The usage of ammonia and nitrate by hadal microbes has been previously suggested for Challenger Deep sediments (e.g., Nunoura et al., 2018). However, these important earlier observations were based on marker genes (key genes that describe only one step of the biochemical process of interest), and not on genomic data that could support presence of the complete pathways for energy gain (e.g., ammonia oxidation and denitrification). The nitrogen in ammonia and nitrate is released after respiration into the overlying water column as nitrogen gas. Nonetheless, the variable availability of nutrients and the variable composition of in situ microbial communities appears to create a heterogeneous (uneven) distribution of microbiota with different metabolisms, and this heterogeneity will shape the release of nitrogen from different sites, as well as transformations of diverse organic and inorganic compounds in this hadal realm.
Other metabolic activities identified include the ability of Challenger Deep microbes to recycle proteins for energy, and to utilize simple and complex hydrocarbons as carbon sources.
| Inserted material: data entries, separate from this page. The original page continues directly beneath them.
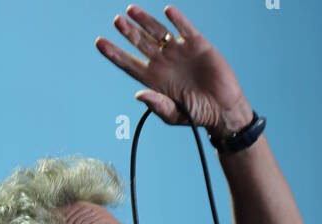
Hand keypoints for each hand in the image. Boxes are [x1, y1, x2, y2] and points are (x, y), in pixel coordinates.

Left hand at [95, 5, 251, 138]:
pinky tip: (167, 12)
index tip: (99, 42)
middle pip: (140, 43)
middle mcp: (163, 62)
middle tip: (116, 21)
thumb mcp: (173, 114)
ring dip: (145, 21)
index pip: (129, 63)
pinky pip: (184, 28)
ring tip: (131, 11)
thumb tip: (138, 94)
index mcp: (153, 79)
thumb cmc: (196, 115)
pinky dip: (177, 20)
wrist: (222, 109)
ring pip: (158, 32)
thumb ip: (156, 104)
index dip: (114, 53)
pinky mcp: (197, 44)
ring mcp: (179, 51)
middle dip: (128, 32)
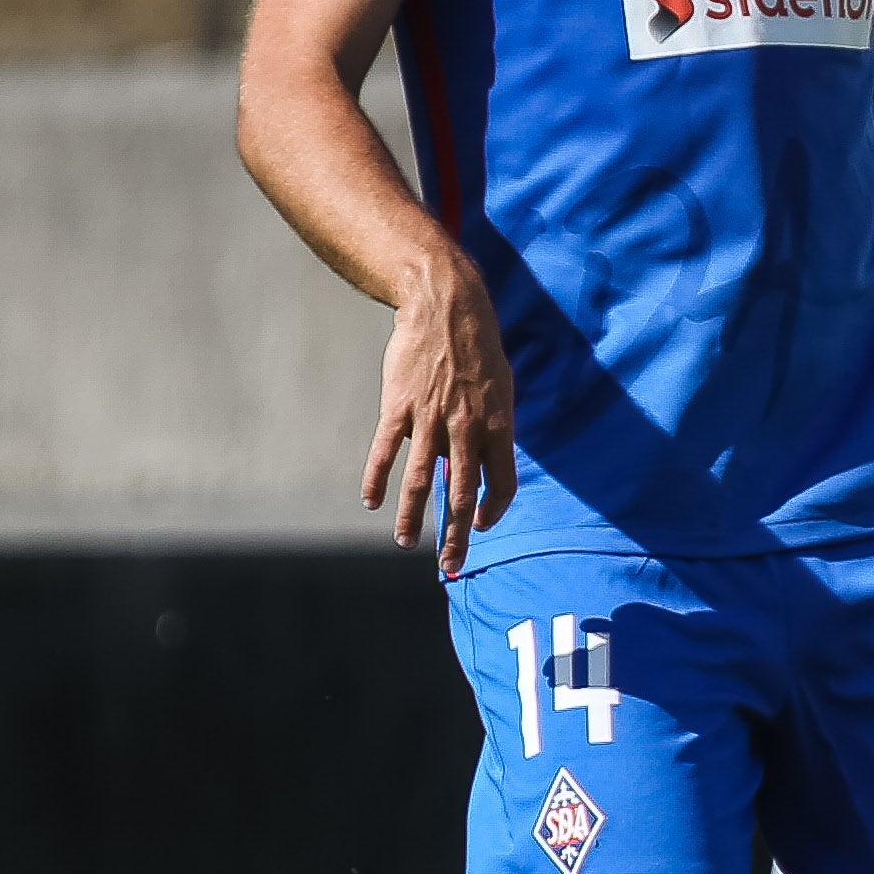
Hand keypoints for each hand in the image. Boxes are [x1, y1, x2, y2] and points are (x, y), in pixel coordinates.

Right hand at [365, 255, 520, 576]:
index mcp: (499, 424)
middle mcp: (468, 428)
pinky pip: (386, 452)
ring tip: (405, 544)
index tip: (479, 525)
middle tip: (449, 564)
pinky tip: (370, 502)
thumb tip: (481, 461)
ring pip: (421, 480)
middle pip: (462, 493)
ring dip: (411, 517)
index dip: (492, 510)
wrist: (446, 308)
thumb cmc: (478, 349)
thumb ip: (493, 427)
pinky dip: (376, 479)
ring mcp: (431, 419)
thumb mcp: (502, 388)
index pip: (502, 483)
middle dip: (456, 535)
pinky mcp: (399, 408)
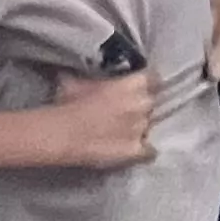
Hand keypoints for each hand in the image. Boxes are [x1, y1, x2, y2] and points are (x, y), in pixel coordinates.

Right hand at [41, 68, 158, 170]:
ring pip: (149, 126)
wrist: (64, 133)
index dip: (148, 84)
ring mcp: (142, 128)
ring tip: (125, 132)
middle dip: (142, 107)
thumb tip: (88, 69)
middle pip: (152, 104)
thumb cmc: (71, 103)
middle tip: (127, 111)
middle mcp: (144, 104)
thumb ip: (97, 77)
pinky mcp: (137, 150)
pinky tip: (134, 150)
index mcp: (135, 83)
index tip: (140, 87)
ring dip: (140, 128)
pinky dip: (144, 151)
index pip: (155, 79)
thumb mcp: (84, 81)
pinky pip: (149, 151)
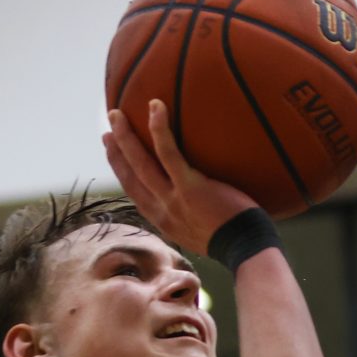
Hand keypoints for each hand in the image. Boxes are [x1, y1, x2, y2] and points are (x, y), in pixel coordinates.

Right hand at [103, 100, 254, 255]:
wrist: (247, 250)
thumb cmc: (237, 241)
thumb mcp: (206, 233)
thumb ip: (196, 214)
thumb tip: (203, 198)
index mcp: (164, 221)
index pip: (135, 192)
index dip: (121, 170)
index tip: (112, 152)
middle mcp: (162, 211)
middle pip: (131, 176)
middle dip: (116, 152)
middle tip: (108, 128)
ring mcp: (173, 199)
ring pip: (141, 163)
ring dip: (125, 137)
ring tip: (117, 114)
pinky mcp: (190, 188)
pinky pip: (169, 154)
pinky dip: (160, 129)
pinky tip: (155, 106)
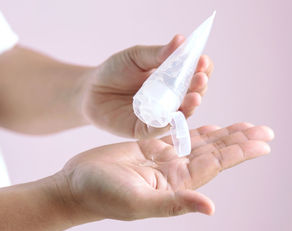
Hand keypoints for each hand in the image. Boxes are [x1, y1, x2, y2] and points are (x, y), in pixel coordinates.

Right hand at [59, 123, 273, 222]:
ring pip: (200, 142)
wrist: (76, 186)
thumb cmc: (101, 196)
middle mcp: (174, 172)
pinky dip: (197, 129)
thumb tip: (210, 208)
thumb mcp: (138, 202)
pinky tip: (212, 126)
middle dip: (240, 141)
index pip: (216, 165)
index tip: (264, 142)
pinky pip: (179, 135)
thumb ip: (174, 204)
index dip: (240, 152)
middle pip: (215, 152)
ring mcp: (162, 159)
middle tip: (265, 130)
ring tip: (245, 126)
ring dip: (224, 134)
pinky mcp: (149, 147)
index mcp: (176, 184)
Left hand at [82, 35, 213, 138]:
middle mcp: (171, 99)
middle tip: (200, 78)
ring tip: (194, 96)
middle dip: (199, 86)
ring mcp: (160, 115)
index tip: (202, 60)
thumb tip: (180, 40)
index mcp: (172, 79)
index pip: (193, 73)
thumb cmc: (114, 71)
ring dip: (190, 106)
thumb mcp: (136, 57)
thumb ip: (157, 53)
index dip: (201, 68)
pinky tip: (176, 114)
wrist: (90, 90)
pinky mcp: (145, 130)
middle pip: (192, 94)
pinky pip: (160, 128)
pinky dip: (169, 122)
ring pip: (180, 113)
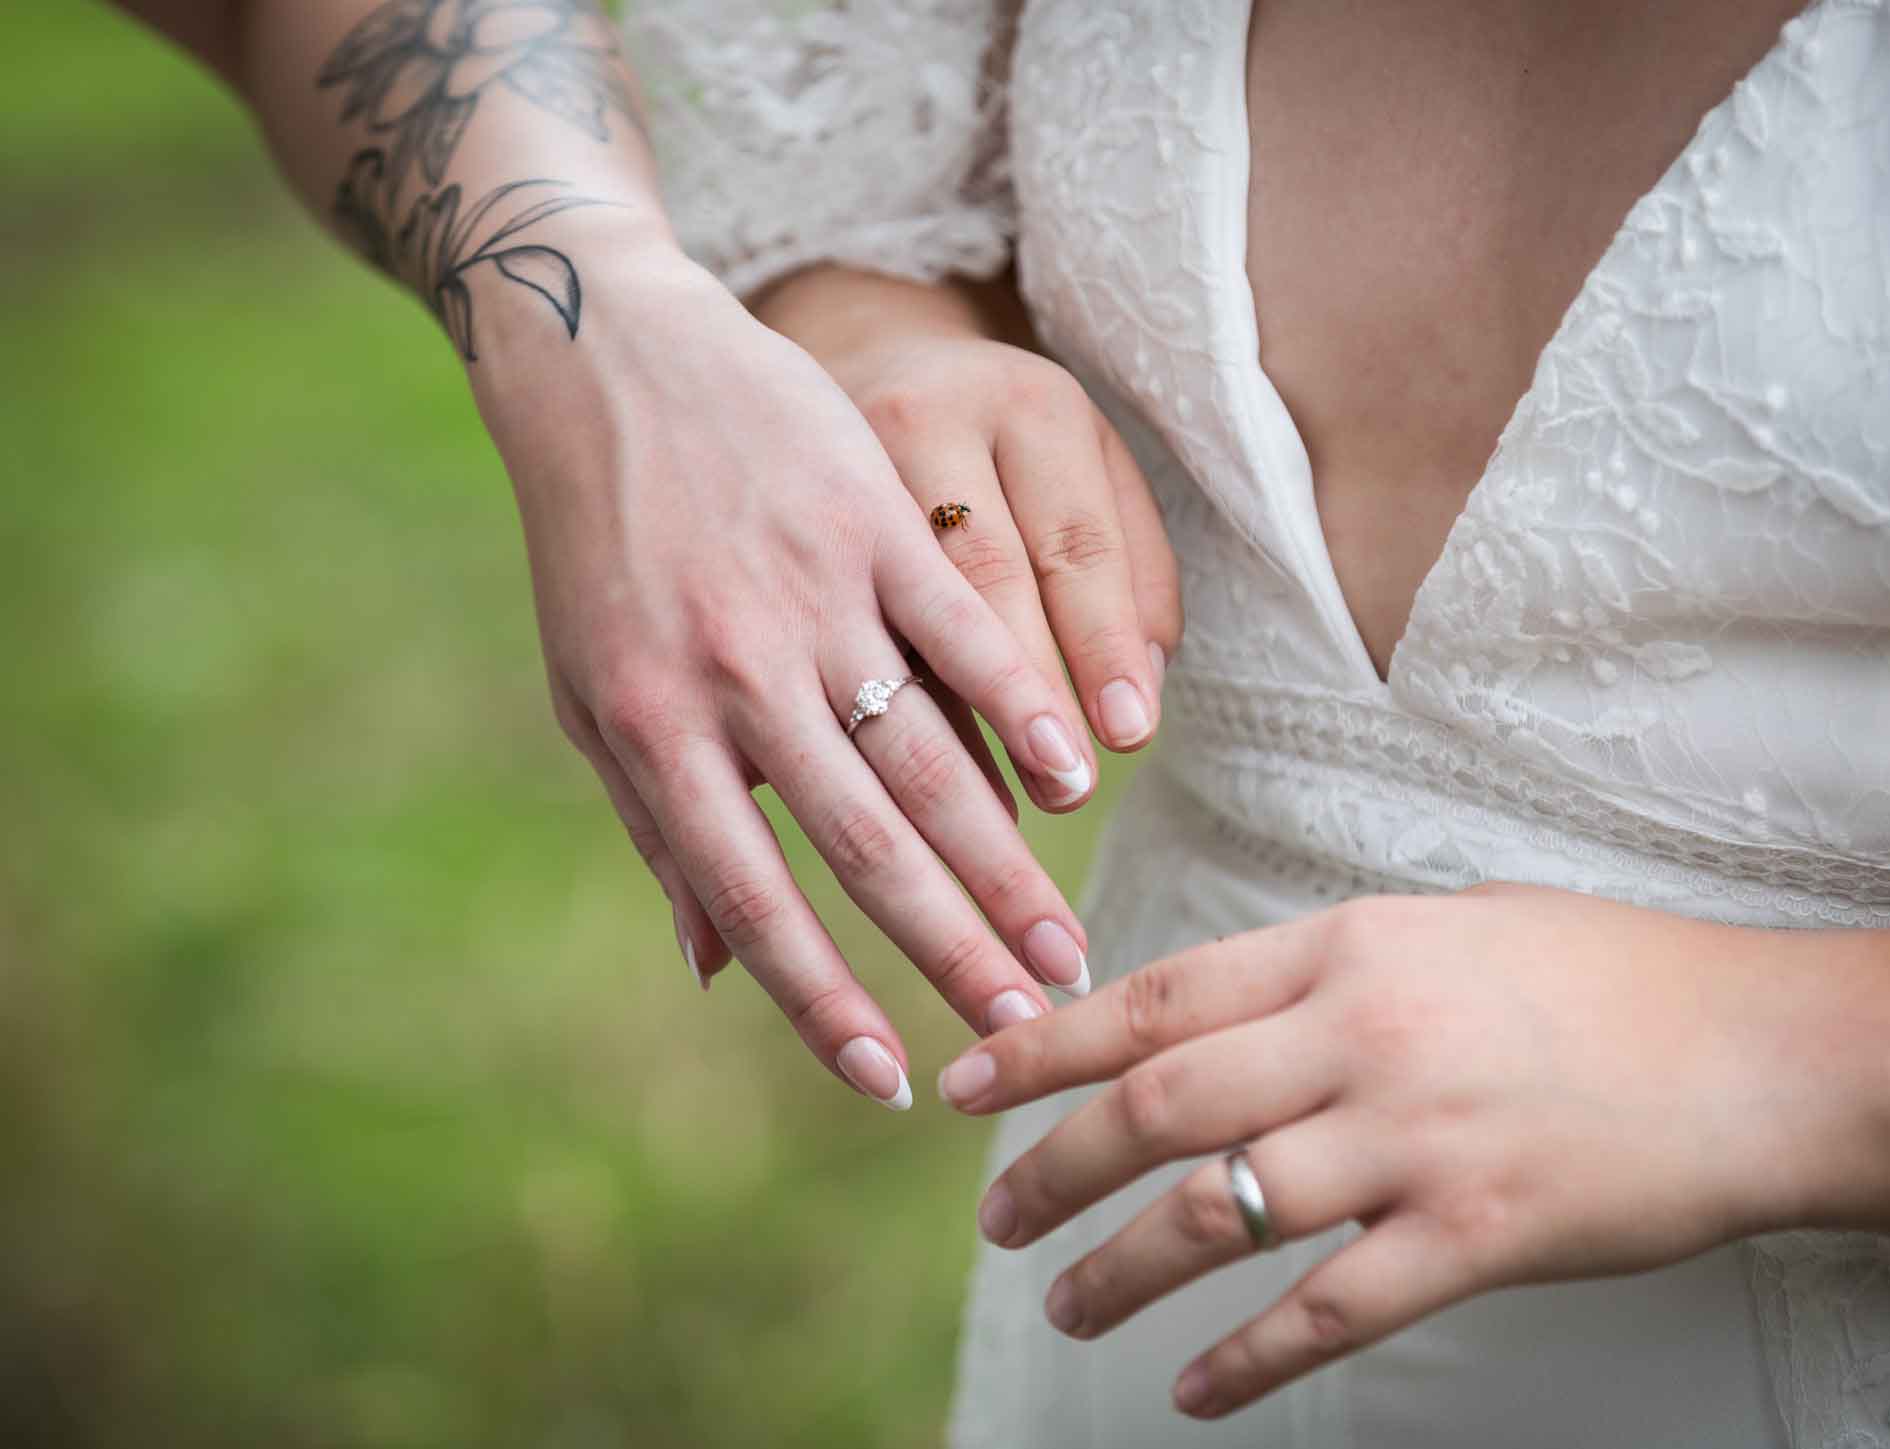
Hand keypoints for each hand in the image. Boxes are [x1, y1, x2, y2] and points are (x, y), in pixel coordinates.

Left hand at [472, 240, 1098, 1108]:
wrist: (606, 365)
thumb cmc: (595, 552)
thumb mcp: (591, 697)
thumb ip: (657, 830)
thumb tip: (713, 975)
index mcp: (655, 730)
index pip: (750, 895)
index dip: (820, 997)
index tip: (890, 1082)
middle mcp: (735, 673)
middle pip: (864, 841)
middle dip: (950, 951)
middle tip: (1027, 1030)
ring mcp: (811, 593)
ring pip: (928, 752)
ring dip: (1004, 863)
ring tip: (1065, 948)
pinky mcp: (871, 520)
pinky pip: (963, 628)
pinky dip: (1025, 706)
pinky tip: (1081, 779)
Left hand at [937, 884, 1820, 1415]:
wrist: (1762, 1054)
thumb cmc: (1607, 980)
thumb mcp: (1450, 928)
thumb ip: (1331, 967)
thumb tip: (1221, 1011)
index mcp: (1347, 948)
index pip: (1155, 997)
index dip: (1045, 1043)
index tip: (969, 1082)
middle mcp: (1362, 1037)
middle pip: (1159, 1105)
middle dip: (1054, 1164)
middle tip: (995, 1215)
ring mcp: (1414, 1139)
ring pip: (1218, 1213)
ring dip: (1121, 1268)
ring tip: (1065, 1304)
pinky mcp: (1474, 1237)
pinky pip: (1326, 1310)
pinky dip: (1245, 1359)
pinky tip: (1193, 1390)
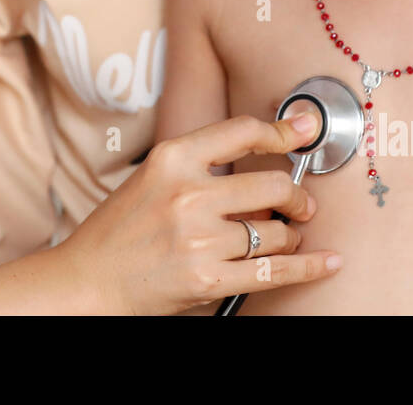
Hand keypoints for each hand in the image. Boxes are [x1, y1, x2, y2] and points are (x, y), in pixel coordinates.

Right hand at [55, 114, 341, 314]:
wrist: (86, 281)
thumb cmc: (119, 230)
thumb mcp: (151, 179)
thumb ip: (201, 168)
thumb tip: (268, 168)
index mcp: (171, 158)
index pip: (242, 131)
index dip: (282, 132)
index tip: (305, 132)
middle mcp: (187, 194)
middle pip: (272, 186)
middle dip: (297, 197)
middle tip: (301, 205)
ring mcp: (197, 239)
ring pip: (275, 234)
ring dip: (289, 237)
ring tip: (284, 239)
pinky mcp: (206, 281)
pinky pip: (273, 272)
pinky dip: (307, 267)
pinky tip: (326, 261)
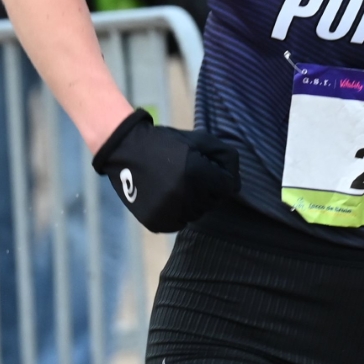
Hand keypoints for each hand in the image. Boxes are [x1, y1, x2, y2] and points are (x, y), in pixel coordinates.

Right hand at [91, 109, 240, 232]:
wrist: (127, 150)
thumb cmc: (168, 143)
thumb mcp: (202, 140)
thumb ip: (227, 159)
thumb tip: (236, 185)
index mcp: (198, 174)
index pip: (228, 187)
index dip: (219, 176)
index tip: (204, 167)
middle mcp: (185, 196)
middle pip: (212, 202)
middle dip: (206, 189)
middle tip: (186, 174)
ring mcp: (169, 211)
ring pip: (196, 215)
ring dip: (192, 202)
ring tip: (175, 184)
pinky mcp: (156, 222)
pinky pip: (178, 224)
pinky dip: (176, 213)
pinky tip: (166, 196)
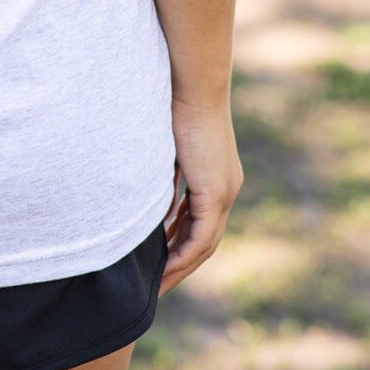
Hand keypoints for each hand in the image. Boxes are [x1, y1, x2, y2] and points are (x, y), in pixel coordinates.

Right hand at [158, 93, 243, 297]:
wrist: (191, 85)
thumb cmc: (173, 103)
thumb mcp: (166, 146)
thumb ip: (162, 171)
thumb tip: (143, 189)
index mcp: (217, 177)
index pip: (200, 221)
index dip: (180, 242)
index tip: (160, 258)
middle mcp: (226, 188)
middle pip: (205, 240)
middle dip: (181, 263)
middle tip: (159, 283)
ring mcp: (224, 192)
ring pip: (205, 244)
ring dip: (181, 266)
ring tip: (158, 284)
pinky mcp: (215, 192)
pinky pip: (201, 237)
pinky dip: (183, 255)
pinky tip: (164, 267)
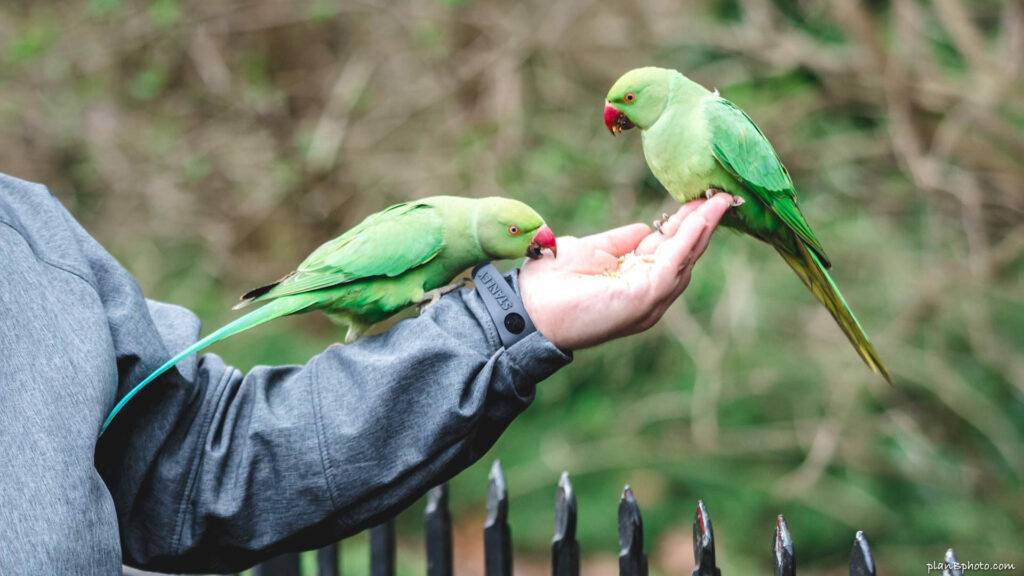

Saturated hydrocarbons (e.g., n-alkanes, which are carbon atoms arranged in a single chain) are shown to accumulate in surficial sediments at 11 km- depth in Challenger Deep, and likely derive from sinking particles and/or synthesized in situ from heterotrophic communities which are distinct from other known hydrocarbon-producing marine organisms (Liu et al., 2019).
Our study also showed that the identified hadal microbes have the potential to biotransform heavy (e.g., arsenic) and trace minerals (e.g., selenium). Some of these metabolisms may resemble ancient types of metabolism used for energy gain (Figure 1c). Alternatively, they may be endemic metabolic traits that enhance survival (e.g., production of arsenic-based antibiotics, osmoregulation, aminoacid analogues) in this hostile environment of Challenger Deep.